THE REQUEST: State how many lines in the listing below contain the string "entities", counting only matches with the same letter case. Reply with the number alone.

EXTRACTED DATA:
::::::::::

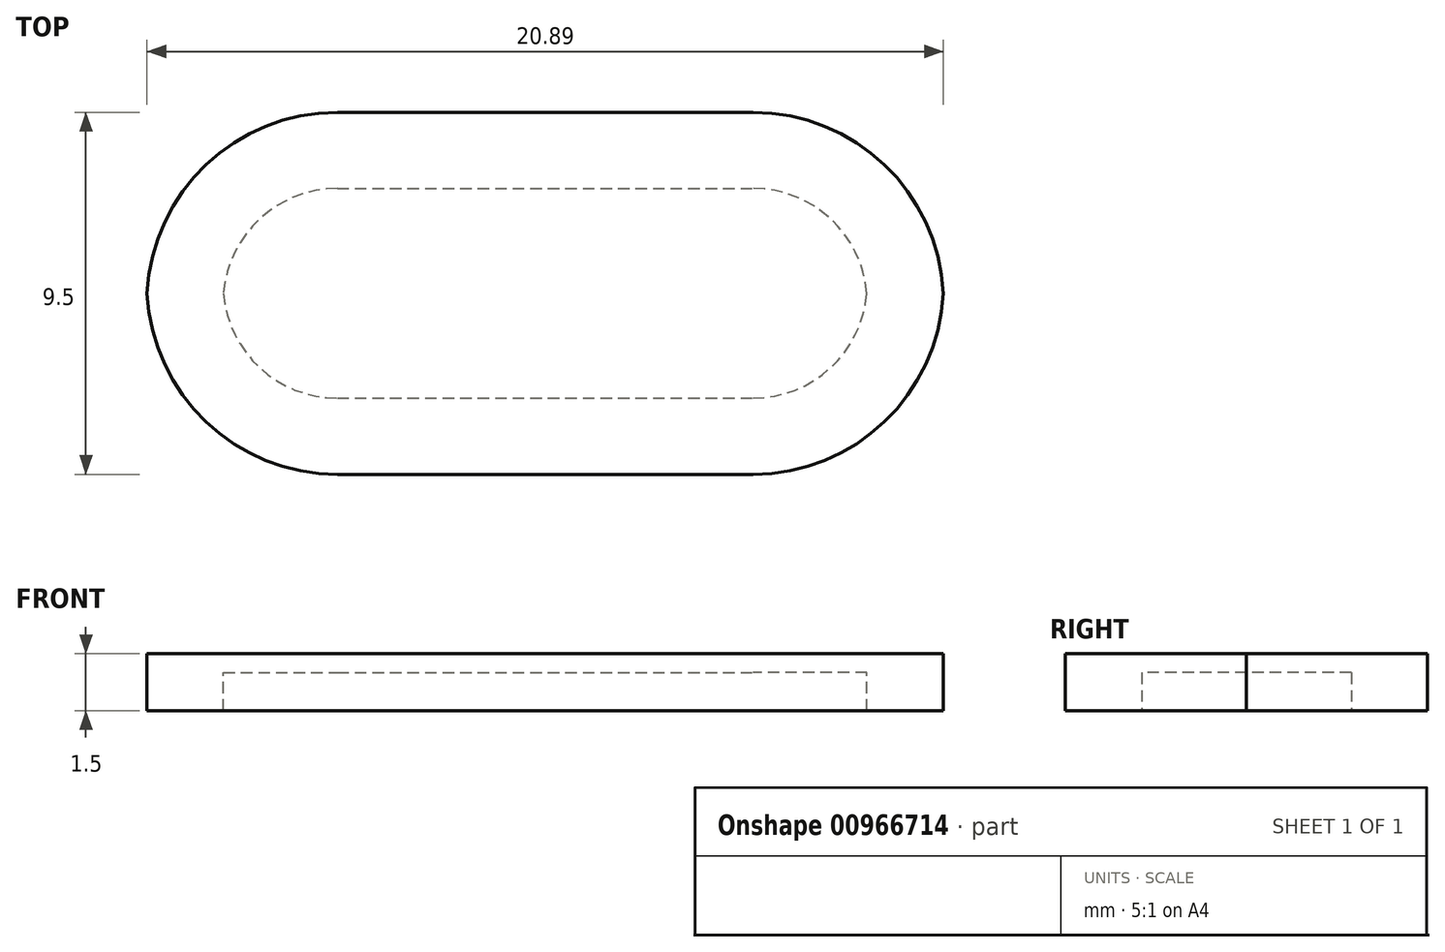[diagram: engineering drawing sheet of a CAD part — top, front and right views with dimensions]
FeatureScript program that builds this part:
annotation { "Feature Type Name" : "Feature", "Feature Type Description" : "" }
export const myFeature = defineFeature(function(context is Context, id is Id, definition is map)
    precondition{}
    {
        {
            var Q0;
            Q0=qCreatedBy(makeId("Top.planeOp"),FACE);
            var sketch = newSketch(context, id + "F0", { "sketchPlane" : qUnion([Q0])});
            skLineSegment(sketch, "E0.bottom", {"start": v(-10.3, 4.13) * mm, "end": v(10.6, 4.13) * mm});
            skLineSegment(sketch, "E0.top", {"start": v(-10.3, -5.37) * mm, "end": v(10.6, -5.37) * mm});
            skLineSegment(sketch, "E0.left", {"start": v(-10.3, 4.13) * mm, "end": v(-10.3, -5.37) * mm});
            skLineSegment(sketch, "E0.right", {"start": v(10.6, 4.13) * mm, "end": v(10.6, -5.37) * mm});
            skSolve(sketch);
        }
        {
            var Q0;
            Q0 = qSketchRegion(id + "F0", true);
            extrude(context, id + "F1", {"entities" : qUnion([Q0]), "depth" : 1.5 * mm, "offsetDistance" : 25 * mm});
        }
        {
            var Q0;
            Q0=qCreatedBy(makeId("Top.planeOp"),FACE);
            var sketch = newSketch(context, id + "F2", { "sketchPlane" : qUnion([Q0])});
            skLineSegment(sketch, "E1.bottom", {"start": v(-8.3, 2.13) * mm, "end": v(8.6, 2.13) * mm});
            skLineSegment(sketch, "E1.top", {"start": v(-8.3, -3.37) * mm, "end": v(8.6, -3.37) * mm});
            skLineSegment(sketch, "E1.left", {"start": v(-8.3, 2.13) * mm, "end": v(-8.3, -3.37) * mm});
            skLineSegment(sketch, "E1.right", {"start": v(8.6, 2.13) * mm, "end": v(8.6, -3.37) * mm});
            skSolve(sketch);
        }
        {
            var Q0;
            Q0 = qSketchRegion(id + "F2", true);
            extrude(context, id + "F3", {"entities" : qUnion([Q0]), "operationType" : NewBodyOperationType.REMOVE, "depth" : 1 * mm, "offsetDistance" : 25 * mm});
        }
        {
            var Q0;
            Q0=makeQuery(id+"F3.boolean.opBoolean","COPY",EDGE,{"derivedFrom":makeQuery(id+"F3.opExtrude","SWEPT_EDGE",EDGE,{"disambiguationData":[OSD([sQuery(id+"F2.wireOp",EDGE,"E1.top"),sQuery(id+"F2.wireOp",EDGE,"E1.right")])]})});
            var Q1;
            Q1=makeQuery(id+"F3.boolean.opBoolean","COPY",EDGE,{"derivedFrom":makeQuery(id+"F3.opExtrude","SWEPT_EDGE",EDGE,{"disambiguationData":[OSD([sQuery(id+"F2.wireOp",EDGE,"E1.bottom"),sQuery(id+"F2.wireOp",EDGE,"E1.left")])]})});
            var Q2;
            Q2=makeQuery(id+"F3.boolean.opBoolean","COPY",EDGE,{"derivedFrom":makeQuery(id+"F3.opExtrude","SWEPT_EDGE",EDGE,{"disambiguationData":[OSD([sQuery(id+"F2.wireOp",EDGE,"E1.bottom"),sQuery(id+"F2.wireOp",EDGE,"E1.right")])]})});
            var Q3;
            Q3=makeQuery(id+"F3.boolean.opBoolean","COPY",EDGE,{"derivedFrom":makeQuery(id+"F3.opExtrude","SWEPT_EDGE",EDGE,{"disambiguationData":[OSD([sQuery(id+"F2.wireOp",EDGE,"E1.top"),sQuery(id+"F2.wireOp",EDGE,"E1.left")])]})});
            fillet(context, id + "F4", {"entities" : qUnion([Q0, Q1, Q2, Q3]), "radius" : 3 * mm, "tangentPropagation" : true, "allowEdgeOverflow" : false});
        }
        {
            var Q0;
            Q0=makeQuery(id+"F1.opExtrude","SWEPT_EDGE",EDGE,{"disambiguationData":[OSD([sQuery(id+"F0.wireOp",EDGE,"E0.bottom"),sQuery(id+"F0.wireOp",EDGE,"E0.left")])]});
            var Q1;
            Q1=makeQuery(id+"F1.opExtrude","SWEPT_EDGE",EDGE,{"disambiguationData":[OSD([sQuery(id+"F0.wireOp",EDGE,"E0.top"),sQuery(id+"F0.wireOp",EDGE,"E0.left")])]});
            var Q2;
            Q2=makeQuery(id+"F1.opExtrude","SWEPT_EDGE",EDGE,{"disambiguationData":[OSD([sQuery(id+"F0.wireOp",EDGE,"E0.bottom"),sQuery(id+"F0.wireOp",EDGE,"E0.right")])]});
            var Q3;
            Q3=makeQuery(id+"F1.opExtrude","SWEPT_EDGE",EDGE,{"disambiguationData":[OSD([sQuery(id+"F0.wireOp",EDGE,"E0.top"),sQuery(id+"F0.wireOp",EDGE,"E0.right")])]});
            fillet(context, id + "F5", {"entities" : qUnion([Q0, Q1, Q2, Q3]), "radius" : 5 * mm, "tangentPropagation" : true, "allowEdgeOverflow" : false});
        }
    });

::::::::::

FINISHED TASK: 4